And she said the behavior was atypical for her and she rejected the notion that she was a sexual predator.

"It's not like I chase little boys or like younger men or anything like that. It was him -- in general. I loved him, or thought I loved him or thought I needed him, and he was that drug to me. And it spiraled my life so far out of control I couldn't find my way out anymore."

But it's hard to keep a secret in a small town.

The situation came to a head when her principal asked for her laptop. According to court records, the computer contained love letters between teacher and student.

School officials confronted Peterson, and placed her on paid administrative leave. The news sent her into a panic.

"I got into my car and I think I was in so much shock, so much disbelief that I couldn't seriously believe this was happening," she said.

A Run for the Border

"How am I going to get out of this? What am I gonna do?" She said it was Rodriguez' idea to flee to Mexico, where he had relatives.

"And then he says to me, we'll be back by Christmas. I promise we'll be back by Christmas. We'll leave and it will just all go away. And that is what I honestly thought would happen," she said. They left Lexington in her car, heading west.

"I thought if we just get out of here, his parents don't care, they're not going to go to the police. You know, school is already going to fire me, so I'll leave and they'll refill my position. And it will just go away."

Peterson said she was "just bawling" as the pair headed down the highway and it sunk in that she had left her family and her daughter behind. "She's better off with my parents, look what I'm doing," Peterson said she told herself. She said Rodriguez soothed her anxieties.

"I remember him saying to me, 'It's kind of like our honeymoon. We'll just get married and we'll live in Mexico,'" she said.

Law enforcement officials and the FBI tracked Peterson and Rodriguez to Mexico after her white Pontiac was photographed at a border crossing south of San Diego.

The pair had no idea the law was closing in until Rodriguez received a series of text messages on his cell phone. Peterson said she saw the messages from his friends, which said the media had been following their disappearance and that the FBI was after her.

The fact that she was a wanted woman came as a surprise. "All I could think, What are we gonna do? What am I gonna do?"

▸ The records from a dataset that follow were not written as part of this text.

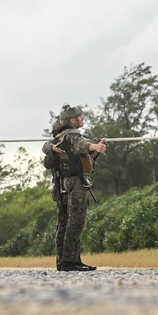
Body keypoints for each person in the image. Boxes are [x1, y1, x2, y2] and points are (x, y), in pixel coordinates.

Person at [42, 104, 107, 272]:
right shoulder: (71, 134)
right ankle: (70, 261)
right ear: (72, 120)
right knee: (76, 221)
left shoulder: (59, 137)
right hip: (75, 182)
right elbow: (81, 144)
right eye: (80, 117)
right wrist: (95, 147)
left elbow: (49, 152)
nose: (83, 119)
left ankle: (64, 261)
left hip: (64, 183)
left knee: (64, 223)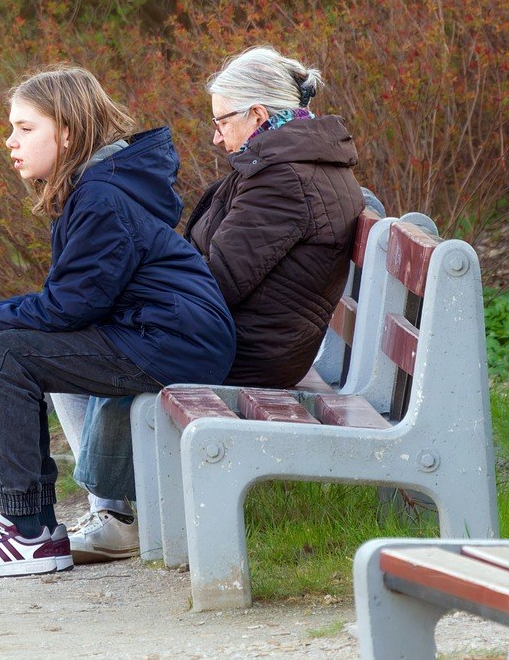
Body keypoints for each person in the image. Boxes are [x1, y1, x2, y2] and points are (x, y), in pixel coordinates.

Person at [0, 64, 236, 580]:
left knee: (9, 353)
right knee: (18, 343)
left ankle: (28, 533)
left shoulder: (101, 197)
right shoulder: (100, 187)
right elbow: (72, 301)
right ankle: (53, 526)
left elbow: (68, 307)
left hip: (171, 343)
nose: (9, 141)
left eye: (24, 128)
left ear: (67, 133)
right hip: (168, 337)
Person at [60, 45, 362, 565]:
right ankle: (114, 510)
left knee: (76, 352)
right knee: (75, 339)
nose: (215, 135)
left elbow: (215, 283)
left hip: (249, 351)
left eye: (222, 121)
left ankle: (116, 513)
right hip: (250, 335)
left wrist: (126, 305)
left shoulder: (283, 181)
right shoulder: (282, 166)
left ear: (258, 116)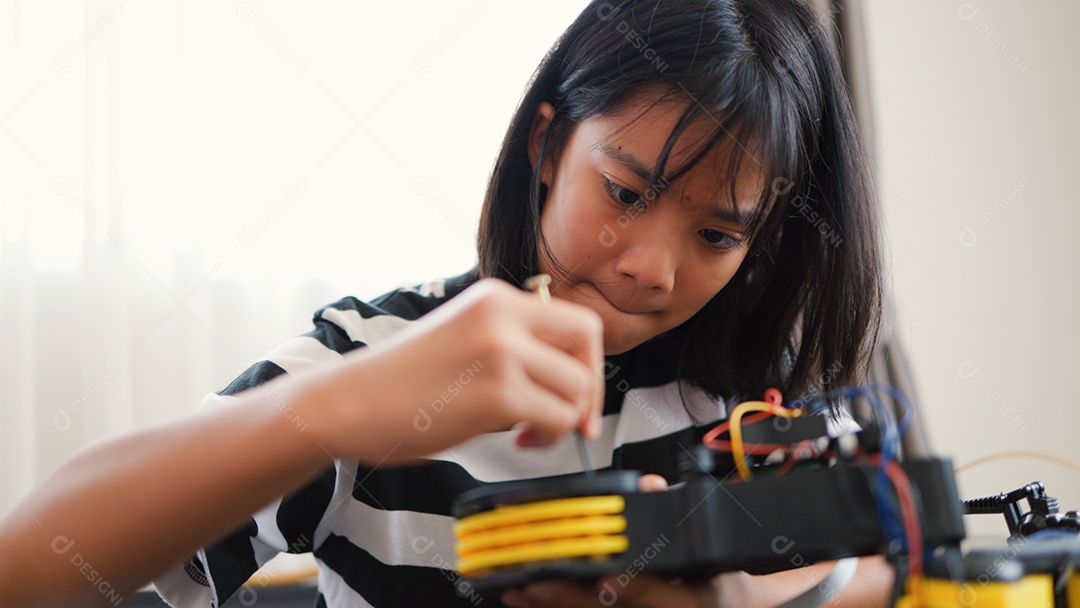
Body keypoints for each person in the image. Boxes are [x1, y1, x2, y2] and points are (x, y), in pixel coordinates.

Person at [0, 0, 895, 606]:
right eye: (625, 192)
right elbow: (30, 573)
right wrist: (330, 411)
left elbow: (872, 578)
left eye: (718, 236)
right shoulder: (382, 352)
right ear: (549, 147)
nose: (653, 269)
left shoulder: (765, 414)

The hunt ended in Mexicali, Mexico, where authorities caught up with the pair.

"Sometimes it still feels crazy, like I could leave and go back to the life I had," a normal life where she was a teacher and mother. And Peterson said she still felt like a "normal, everyday girl" and it's hard for her to imagine that she was at the center of a case that made national headlines.

Reconnecting With Family

Admitting she'll never be "normal" again, she said, "I have to do this, and get past this jail time and try to reconnect with my daughter, who I talk to daily still. I'm still mom."

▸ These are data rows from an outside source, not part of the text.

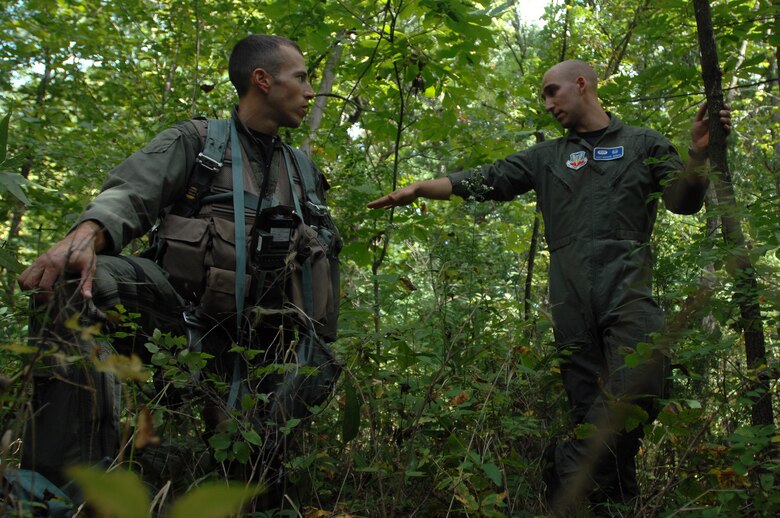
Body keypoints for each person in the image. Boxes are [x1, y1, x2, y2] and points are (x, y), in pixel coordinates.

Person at [368, 60, 731, 512]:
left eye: (551, 91)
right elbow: (490, 179)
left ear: (582, 85)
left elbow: (682, 203)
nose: (547, 103)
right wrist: (421, 188)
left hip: (627, 290)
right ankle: (616, 504)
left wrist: (698, 155)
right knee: (586, 411)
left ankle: (564, 474)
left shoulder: (643, 142)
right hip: (570, 299)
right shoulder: (546, 157)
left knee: (641, 383)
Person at [17, 34, 341, 499]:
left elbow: (323, 270)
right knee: (75, 280)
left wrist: (315, 358)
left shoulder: (304, 174)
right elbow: (130, 194)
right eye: (302, 78)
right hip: (179, 321)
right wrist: (83, 237)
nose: (311, 92)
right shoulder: (198, 143)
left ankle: (191, 471)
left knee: (254, 489)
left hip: (266, 350)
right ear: (263, 80)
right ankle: (63, 489)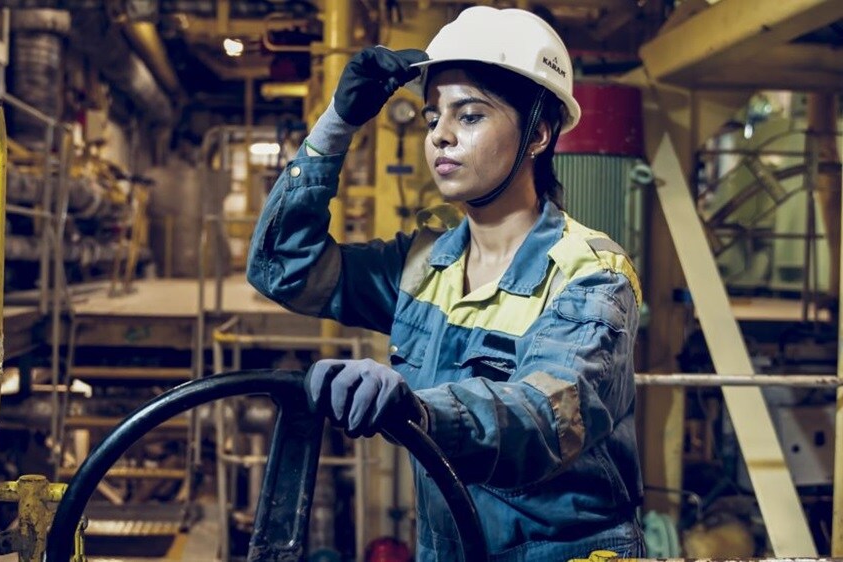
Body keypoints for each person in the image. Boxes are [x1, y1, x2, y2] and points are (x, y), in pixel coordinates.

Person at [246, 6, 644, 561]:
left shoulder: (591, 273)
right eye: (433, 118)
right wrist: (338, 122)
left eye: (471, 115)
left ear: (539, 134)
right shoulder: (424, 263)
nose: (441, 137)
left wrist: (420, 411)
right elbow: (283, 268)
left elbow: (545, 419)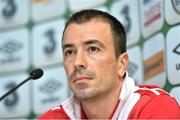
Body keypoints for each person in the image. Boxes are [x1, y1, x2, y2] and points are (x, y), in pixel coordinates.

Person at [38, 9, 180, 119]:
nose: (77, 62)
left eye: (93, 49)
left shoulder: (155, 107)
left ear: (122, 64)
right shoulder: (52, 118)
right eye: (69, 52)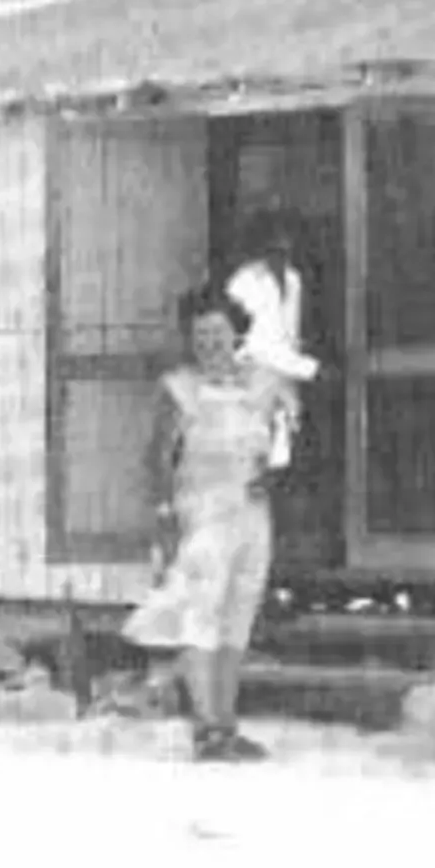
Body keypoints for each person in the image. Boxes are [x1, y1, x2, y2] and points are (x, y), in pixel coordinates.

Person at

"My little girl said, 'Nana -- that's my mom -- I haven't touched my Mom for almost a year ...' when you think about that, she was my life. ... I gave up a normal senior year of high school and a normal four years of college to be a mom. And that's what I did, and I was pretty good at it. And I had raised a pretty good little girl."

Peterson said her daughter will be about 13 when she gets out of prison. Because the judge credited her for the year she'd already served, Peterson is slated to spend the next five years behind bars.

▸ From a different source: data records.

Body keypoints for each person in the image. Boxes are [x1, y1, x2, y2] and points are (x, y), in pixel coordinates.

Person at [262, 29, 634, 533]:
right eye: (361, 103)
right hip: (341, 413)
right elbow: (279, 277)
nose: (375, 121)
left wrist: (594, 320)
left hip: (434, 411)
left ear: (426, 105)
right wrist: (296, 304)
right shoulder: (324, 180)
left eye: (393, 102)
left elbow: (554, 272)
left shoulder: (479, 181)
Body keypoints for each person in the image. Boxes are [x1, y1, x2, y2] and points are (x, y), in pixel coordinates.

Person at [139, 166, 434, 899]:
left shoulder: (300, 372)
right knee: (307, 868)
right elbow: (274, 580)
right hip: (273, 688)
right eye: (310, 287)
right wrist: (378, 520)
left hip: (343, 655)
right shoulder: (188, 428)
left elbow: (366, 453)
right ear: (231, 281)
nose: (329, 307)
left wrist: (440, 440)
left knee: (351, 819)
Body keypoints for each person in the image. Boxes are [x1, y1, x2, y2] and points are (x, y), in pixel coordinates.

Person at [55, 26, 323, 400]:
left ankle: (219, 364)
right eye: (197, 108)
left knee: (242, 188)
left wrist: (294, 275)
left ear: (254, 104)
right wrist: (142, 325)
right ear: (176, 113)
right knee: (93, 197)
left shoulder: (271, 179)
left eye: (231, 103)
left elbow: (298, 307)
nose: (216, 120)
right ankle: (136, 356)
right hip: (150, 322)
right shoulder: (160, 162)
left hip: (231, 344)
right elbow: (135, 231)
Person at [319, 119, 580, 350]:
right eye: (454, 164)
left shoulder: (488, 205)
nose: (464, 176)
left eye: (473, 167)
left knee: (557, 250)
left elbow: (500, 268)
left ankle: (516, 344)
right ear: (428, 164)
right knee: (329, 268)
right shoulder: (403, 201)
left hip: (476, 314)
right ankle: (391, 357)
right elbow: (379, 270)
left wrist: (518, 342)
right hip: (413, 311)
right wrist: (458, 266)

And parenting from prison won't be easy.

"It's just unreal that I'm not there. My mom will write me letters and say, 'I'm sitting at her softball game and all I can think about is you're supposed to be here.'"

But she's not.

"I lost track of the values and the morals, and the things I held dearest," she said. "It's easy to fall into the world and the things of the world and I messed up, I fell into love -- if that's what you call it -- and I let it destroy me."

Peterson, now a convicted sex offender, will never teach again. But she has some advice for others.

"You can't be friends with teenage boys," she warned. It's all right to be their teacher, but nothing more, Peterson said, "because the boys automatically take it as something different," as "interest."

When Peterson gets out of prison, Rodriguez will be an adult. She said her greatest fear now is that he could try to contact her or she would see him again.

"I pray that doesn't happen. Because granted, there's no closure here. There's no closure.

"I know I did something wrong," Peterson admitted. "And I know I deserve a punishment for what I did wrong. I don't believe that I am innocent by any means as far as the law goes."

"I'm sorry. I'm truly sorry. I'm sorry to so many people. ... I hurt people, and the ripple effect is huge. And I'm sorry for that. There are so many sorrys, I won't even be able to tell them all."